2. Replaced our storage arrays (but one) (they also have redundant power, also every disk has a redundant second, and it has spares)
3. Replaced our power systems.
4. Replaced 80% of our webservers.
5. Upgraded the OS on all the machines to RHEL 3.
6. Later, upgraded the DB machines to RHEL 4.
7. Changed ISP, and changed IP addresses (latency is 10x faster!)
8. Changed application server software version.
9. Changed webserver software and architecture (Keep-Alive is now on so image loading and chat should seem snappier).
10. Many changes to enhance security and backups. After our big competitor lost 5 years of their customers' posts, we wanted to make sure that didn't happen to us. Nothing is perfect, of course, but we have regular backups encrypted and stored across the country. So even if there is an earthquake and fire that destroys all of los angeles, if we are still alive, we will be able to reconstruct up to at worst a week behind. Well, except for images, they are a different system and don't get backed up so often. Something that is chaged for v2.
What is left:
Saturday: 10 minute "read-only" mode. I need to check what is wrong with one of the storage arrays so we know what to plan for later in the week.
Monday: Update the OS on the webservers. No one should notice as we will pull one out at a time.
Tuesday: Likely one hour "read-only" mode as we replace the main storage array that we are checking on Saturday.
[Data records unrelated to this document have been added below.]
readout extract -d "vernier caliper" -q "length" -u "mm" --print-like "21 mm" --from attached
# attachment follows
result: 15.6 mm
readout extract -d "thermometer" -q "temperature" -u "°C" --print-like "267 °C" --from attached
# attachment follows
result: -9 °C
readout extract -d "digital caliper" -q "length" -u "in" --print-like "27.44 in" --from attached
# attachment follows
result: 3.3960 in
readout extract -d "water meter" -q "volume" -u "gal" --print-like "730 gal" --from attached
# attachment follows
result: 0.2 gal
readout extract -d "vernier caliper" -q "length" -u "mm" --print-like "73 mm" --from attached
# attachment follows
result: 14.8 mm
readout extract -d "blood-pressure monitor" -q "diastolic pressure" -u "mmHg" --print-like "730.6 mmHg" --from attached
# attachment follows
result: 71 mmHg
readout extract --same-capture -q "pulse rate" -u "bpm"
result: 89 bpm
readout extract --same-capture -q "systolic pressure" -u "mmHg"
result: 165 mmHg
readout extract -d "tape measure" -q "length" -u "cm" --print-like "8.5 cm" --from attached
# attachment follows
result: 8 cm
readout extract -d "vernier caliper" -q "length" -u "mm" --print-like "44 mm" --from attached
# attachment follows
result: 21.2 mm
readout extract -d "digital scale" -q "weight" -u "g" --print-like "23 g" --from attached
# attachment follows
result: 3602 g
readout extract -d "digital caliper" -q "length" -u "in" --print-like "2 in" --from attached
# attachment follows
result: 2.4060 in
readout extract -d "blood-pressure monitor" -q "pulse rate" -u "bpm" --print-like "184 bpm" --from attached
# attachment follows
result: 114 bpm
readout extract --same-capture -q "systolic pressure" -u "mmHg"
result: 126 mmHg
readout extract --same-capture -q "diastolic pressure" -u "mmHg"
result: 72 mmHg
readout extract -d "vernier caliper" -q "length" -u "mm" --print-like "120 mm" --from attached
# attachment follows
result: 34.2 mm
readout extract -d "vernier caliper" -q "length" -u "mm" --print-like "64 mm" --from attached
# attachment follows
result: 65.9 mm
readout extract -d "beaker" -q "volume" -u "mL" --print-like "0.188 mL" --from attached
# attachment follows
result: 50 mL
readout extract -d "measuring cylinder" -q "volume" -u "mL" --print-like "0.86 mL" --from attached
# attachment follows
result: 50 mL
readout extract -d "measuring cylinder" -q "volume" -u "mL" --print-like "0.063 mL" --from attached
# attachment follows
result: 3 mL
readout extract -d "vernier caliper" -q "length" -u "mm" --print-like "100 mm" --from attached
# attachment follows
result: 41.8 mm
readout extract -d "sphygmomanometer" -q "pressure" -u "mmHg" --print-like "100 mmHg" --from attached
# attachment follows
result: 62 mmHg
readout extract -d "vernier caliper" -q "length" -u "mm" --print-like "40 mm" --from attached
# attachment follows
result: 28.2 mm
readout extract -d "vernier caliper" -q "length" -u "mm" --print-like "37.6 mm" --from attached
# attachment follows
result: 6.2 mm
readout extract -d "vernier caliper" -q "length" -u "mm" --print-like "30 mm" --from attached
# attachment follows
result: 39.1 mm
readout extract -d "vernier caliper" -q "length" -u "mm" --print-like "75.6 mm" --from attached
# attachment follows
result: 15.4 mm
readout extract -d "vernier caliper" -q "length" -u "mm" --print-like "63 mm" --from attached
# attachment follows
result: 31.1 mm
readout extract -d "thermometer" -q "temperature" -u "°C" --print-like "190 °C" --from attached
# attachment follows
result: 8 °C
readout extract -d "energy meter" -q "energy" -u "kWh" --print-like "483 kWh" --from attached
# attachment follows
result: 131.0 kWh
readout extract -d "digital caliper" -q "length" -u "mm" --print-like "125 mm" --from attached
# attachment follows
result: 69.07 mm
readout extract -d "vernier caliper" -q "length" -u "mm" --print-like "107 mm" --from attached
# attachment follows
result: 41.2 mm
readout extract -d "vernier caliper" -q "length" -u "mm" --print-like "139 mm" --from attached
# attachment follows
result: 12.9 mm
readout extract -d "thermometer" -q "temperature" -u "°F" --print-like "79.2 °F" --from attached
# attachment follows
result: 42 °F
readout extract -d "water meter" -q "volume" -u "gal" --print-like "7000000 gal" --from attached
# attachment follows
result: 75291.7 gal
Friday: Physically moving the equipment to a new rack. Nothing will be plugged in for a while, thus the hard downtime. Expect the site to be truly down all day. It should only take four hours, with only about one to two of complete downtime. I think we will have an extra server just sitting there with a plain maintenance page, but no read-only. So we are hoping for only a couple hours, but packing food, etc. in case we are there all day.